The User Event Monitor lists the most recent user events for the Cloud Authentication Service. Use this information to monitor user behavior patterns and troubleshoot unsuccessful authentication attempts.

The User Event Monitor can list up to 100 events that occurred over the past seven days. You can filter the results according to User ID, date range, and authentication methods. The User Event Monitor displays the following information related to the event:

Timestamp
User
Event Code
Description
Application
Method
Authentication Details
Assurance Level

Events are color-coded for quick identification.

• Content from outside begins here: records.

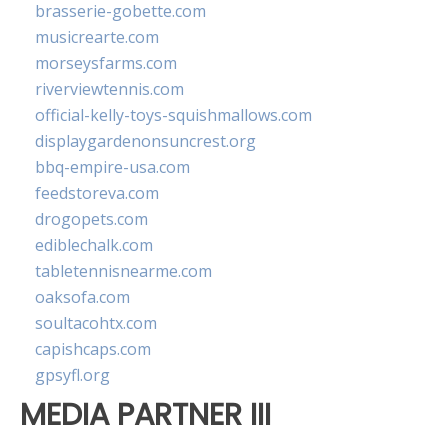
brasserie-gobette.com
musicrearte.com
morseysfarms.com
riverviewtennis.com
official-kelly-toys-squishmallows.com
displaygardenonsuncrest.org
bbq-empire-usa.com
feedstoreva.com
drogopets.com
ediblechalk.com
tabletennisnearme.com
oaksofa.com
soultacohtx.com
capishcaps.com
gpsyfl.org
MEDIA PARTNER III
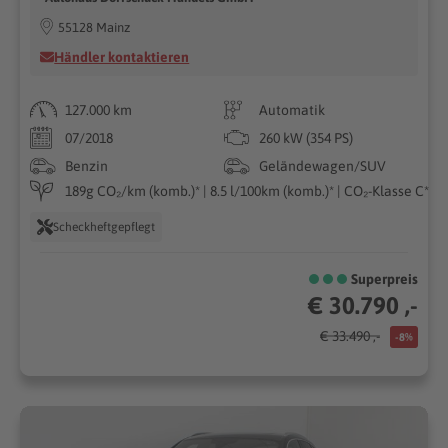
55128 Mainz
Händler kontaktieren
127.000 km
Automatik
07/2018
260 kW (354 PS)
Benzin
Geländewagen/SUV
189g CO₂/km (komb.)* | 8.5 l/100km (komb.)* | CO₂-Klasse C*
Scheckheftgepflegt
Superpreis
€ 30.790 ,-
€ 33.490 ,-
-8%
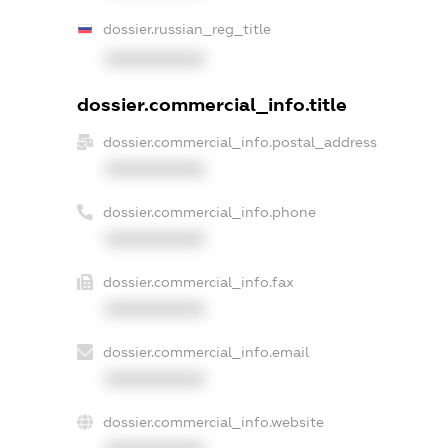
dossier.russian_reg_title
XXXXXXXXXX
dossier.commercial_info.title
dossier.commercial_info.postal_address
XXXXXXXXXX
dossier.commercial_info.phone
XXXXXXXXXX
dossier.commercial_info.fax
XXXXXXXXXX
dossier.commercial_info.email
XXXXXXXXXX
dossier.commercial_info.website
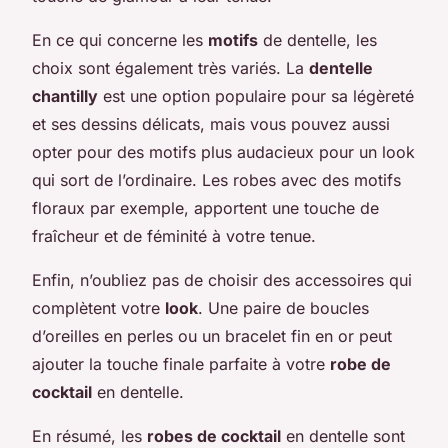
En ce qui concerne les
motifs
de dentelle, les
choix sont également très variés. La
dentelle
chantilly
est une option populaire pour sa légèreté
et ses dessins délicats, mais vous pouvez aussi
opter pour des motifs plus audacieux pour un look
qui sort de l’ordinaire. Les robes avec des motifs
floraux par exemple, apportent une touche de
fraîcheur et de féminité à votre tenue.
Enfin, n’oubliez pas de choisir des accessoires qui
complètent votre
look
. Une paire de boucles
d’oreilles en perles ou un bracelet fin en or peut
ajouter la touche finale parfaite à votre
robe de
cocktail
en dentelle.
En résumé, les
robes de cocktail
en dentelle sont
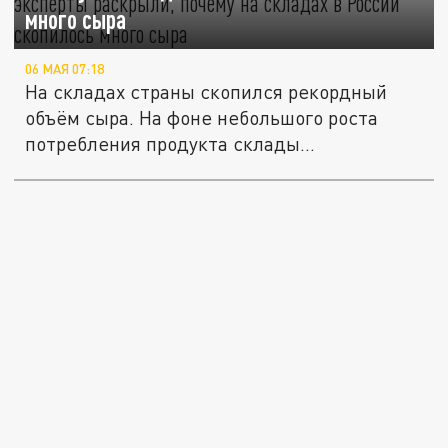
много сыра
06 МАЯ 07:18
На складах страны скопился рекордный
объём сыра. На фоне небольшого роста
потребления продукта склады...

The assurance levels displayed depend on the following:

For SecurID Token, FIDO, SMS Tokencode, Voice Tokencode, and Emergency Tokencode the User Event Monitor displays the assurance level assigned to the access policy for the protected resource. If the policy contains multiple conditions and assurance levels, the User Event Monitor displays the assurance level for the condition applied to the user.
For Approve and Device Biometrics, the User Event Monitor displays the assurance level configured for those methods on the Assurance Level page in the Cloud Administration Console.

See User Event Monitor Messages for the Cloud Authentication Service for a list of all user event messages.

Procedure

In the Cloud Administration Console, click Users > User Event Monitor.
(Optional) In the Filter field, type the User ID for which you want to display events. By default, all events within the specified time period are displayed.
(Optional) Specify the time period to include in the report in hours (1 to 24) or days (1 to 7). The default is four hours.
(Optional) Specify if you want to display only Success Events, Error Events, or Critical Events.
Click Go to begin the search.

By default, events appear in descending order by timestamp, with the most recent entry first. To sort a column, click its arrow.